Going in I asked for a strong body and got it, good weather, check, etc. but what I really demanded of myself was that no matter what, I would stay positive, that I wouldn’t let the way that I was feeling physically to affect my attitude. I absolutely believed that no matter how much pain and discomfort I was going to go through, that no matter how tired I got, that I can stay positive during the race.
As the hours went on, from 5am at the start through the first 19mi loop, through the climb up to Overlook and beyond I felt really good. Tired yes, but really good. When my crew asked me how I was doing I’d answer honestly about my physical state but would stay positive; “My knees hurt quite a bit but I feel really good.” Rich would work on the issue and off I’d go. My crew never had to push me out of an aid station. Get done what I need to get done and go back to putting in work.
I had one low spot during the race emotionally and that was at the aid station where it went to hell the last year, where in 2017 I sat for over twenty minutes and locked-up my legs, where I contemplated what the hell I was doing there. This year I was emotionally low at the same spot. I never contemplated quitting but I did contemplate sitting down and “resting”. With my pacer’s “gentle encouragement” I snatched up my stuff and moved on towards the aid station 68 miles in where I had quit the previous year. The positive attitude eventually caught back up to me from wherever I lost it and off we went together. Having a great pair of pacers during the race helped a tremendous amount. Their mantra was find find the issue, fix the issue, push the runner, stay positive, keep me moving.

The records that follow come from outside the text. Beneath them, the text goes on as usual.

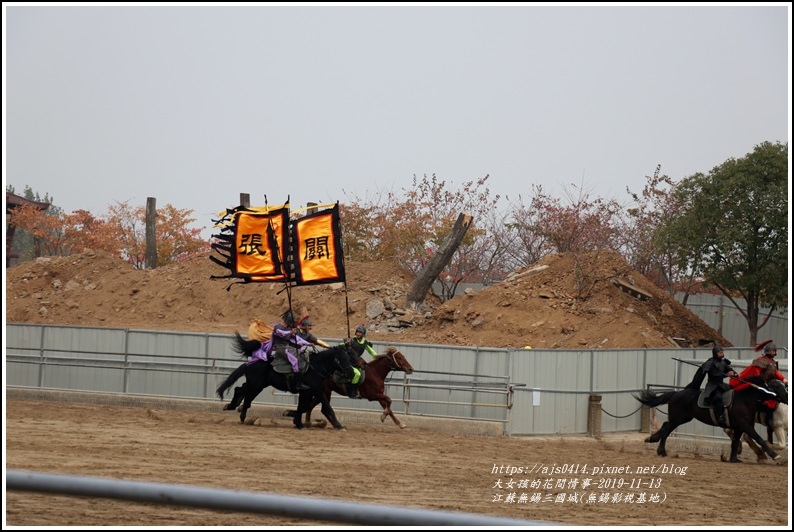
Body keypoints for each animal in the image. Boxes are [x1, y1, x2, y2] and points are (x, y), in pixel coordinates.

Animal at [217, 332, 352, 432]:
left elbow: (303, 407)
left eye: (348, 357)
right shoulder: (316, 391)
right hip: (256, 385)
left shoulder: (309, 392)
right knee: (243, 394)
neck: (315, 367)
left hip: (257, 385)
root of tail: (251, 362)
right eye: (342, 358)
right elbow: (326, 407)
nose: (351, 371)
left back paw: (236, 410)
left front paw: (296, 420)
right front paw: (339, 426)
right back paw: (238, 412)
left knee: (242, 392)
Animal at [632, 376, 784, 464]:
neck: (744, 400)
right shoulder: (745, 425)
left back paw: (652, 439)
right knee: (666, 430)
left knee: (665, 425)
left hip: (683, 418)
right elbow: (759, 439)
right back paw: (662, 451)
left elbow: (735, 442)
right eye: (777, 386)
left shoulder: (739, 427)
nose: (786, 397)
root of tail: (675, 393)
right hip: (678, 419)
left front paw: (734, 459)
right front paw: (775, 455)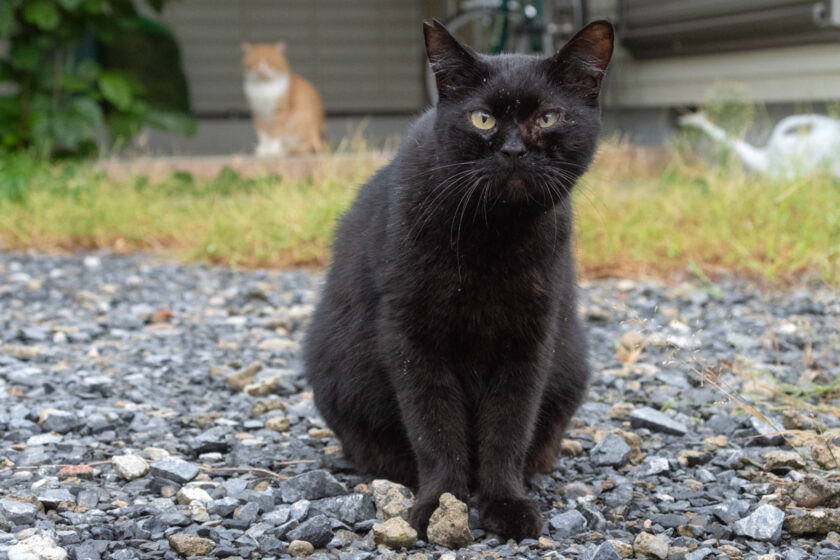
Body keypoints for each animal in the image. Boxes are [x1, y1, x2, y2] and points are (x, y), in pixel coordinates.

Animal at [306, 19, 612, 540]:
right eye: (482, 119)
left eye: (548, 118)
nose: (514, 150)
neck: (492, 237)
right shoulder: (409, 336)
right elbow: (434, 427)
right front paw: (440, 505)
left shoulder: (530, 339)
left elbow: (507, 429)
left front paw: (506, 504)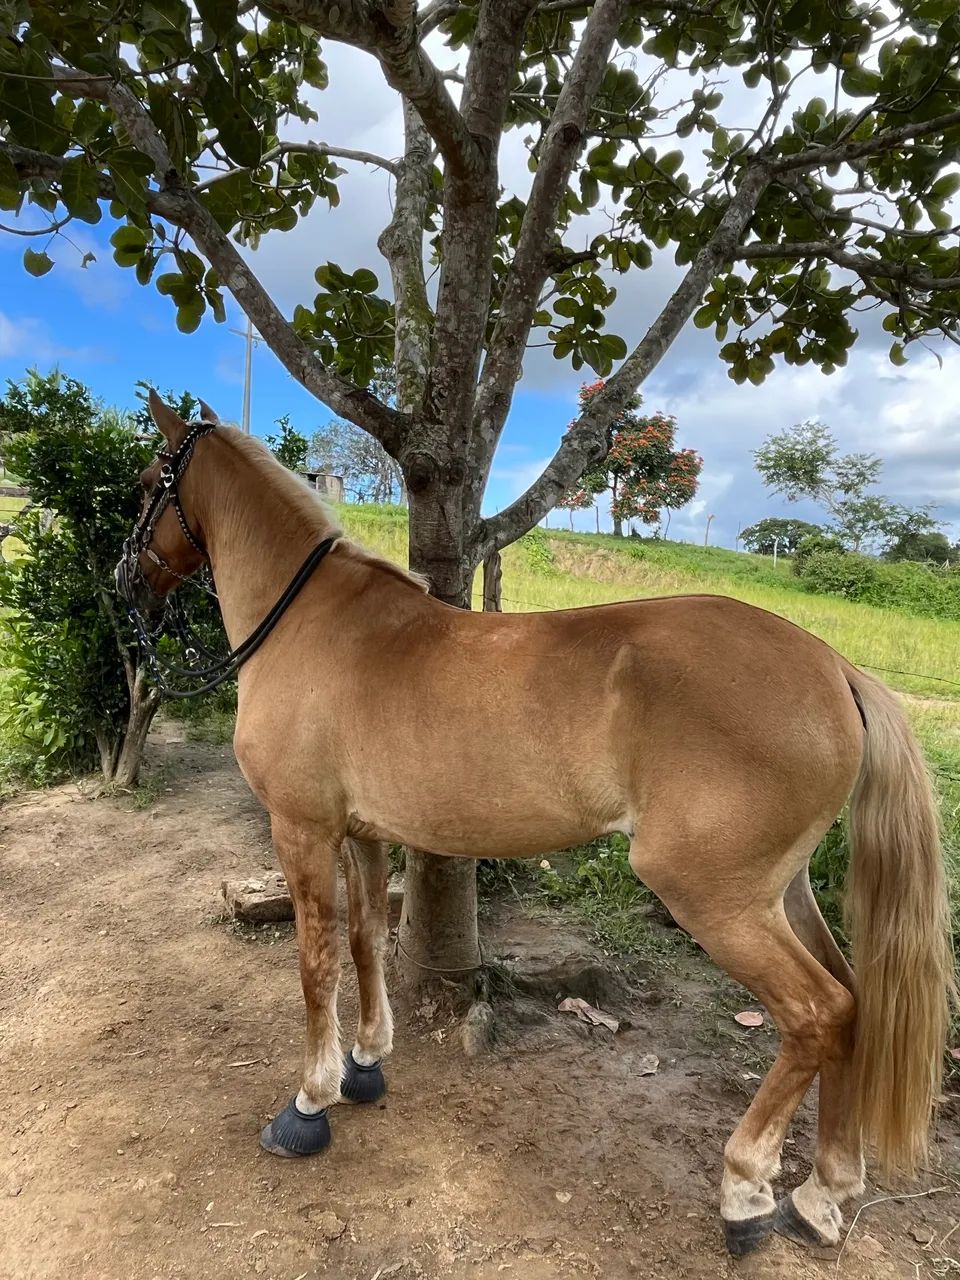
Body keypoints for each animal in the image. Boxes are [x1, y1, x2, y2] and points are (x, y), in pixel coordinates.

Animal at [116, 391, 954, 1258]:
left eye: (146, 485)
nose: (121, 584)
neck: (309, 624)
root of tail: (835, 668)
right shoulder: (362, 833)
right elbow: (364, 943)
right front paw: (367, 1062)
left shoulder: (302, 829)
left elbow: (316, 964)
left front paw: (310, 1103)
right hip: (781, 892)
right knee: (854, 1004)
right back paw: (824, 1191)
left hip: (715, 899)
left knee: (819, 1014)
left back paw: (747, 1191)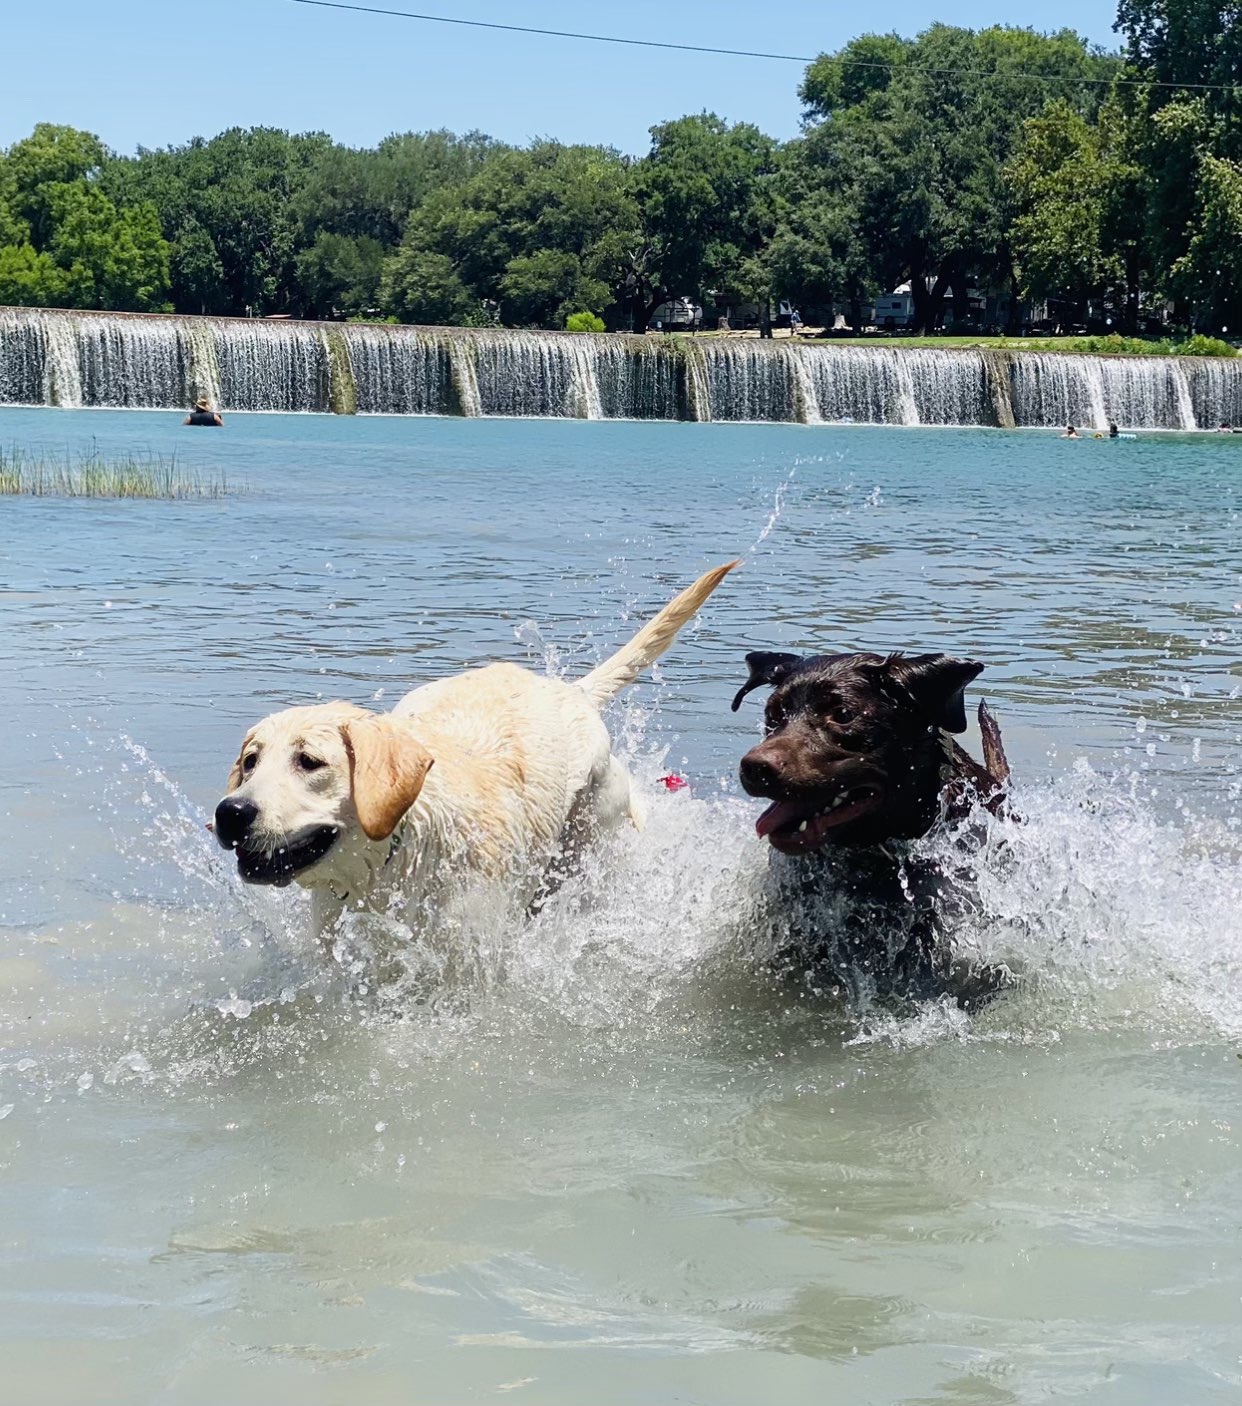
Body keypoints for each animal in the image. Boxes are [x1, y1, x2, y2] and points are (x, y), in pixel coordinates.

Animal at [213, 562, 737, 944]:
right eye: (251, 762)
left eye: (310, 762)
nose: (230, 812)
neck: (390, 867)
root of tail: (571, 692)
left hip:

So on we went to that aid station, the aid station after which each step that I took would be a new PR for distance. On to the aid station and past. Then I heard myself say it: “I can run 32 miles… I do that almost every weekend for my long training runs…” On we went. I used that mind game for the rest of the race. “Man, look how much I’ve achieved already! And I only have to run another 25… 18… 10…
At around 4am in one of the most remote parts of the course my pacer was casting around his headlamp and quietly said “I see yellow eyes. What is that?” I looked over and could see a low, blond animal looking at us from around 40 yards off the trail. I equally as quietly said “That’s a mountain lion.” - the first I had ever seen in the wild. Time to slowly go on with our morning. Seeing an apex predator at 4am in the middle of nowhere it turns out wasn’t frightening to me. The cat wasn’t looking aggressive at all, if anything it was looking bored. It was just standing there looking at us as if to say “What are all of these smelly, skinny humans doing in my home scaring away my deer?” What a blessing, what an experience, an experience that if I had quit at that mile 68.5 aid station again, I would have missed.
On we went past sunrise. On we went till the finish line and the buckle that I wanted so badly and for all the people who supported me during my journey to complete this race successfully - thank you!!!! Victory.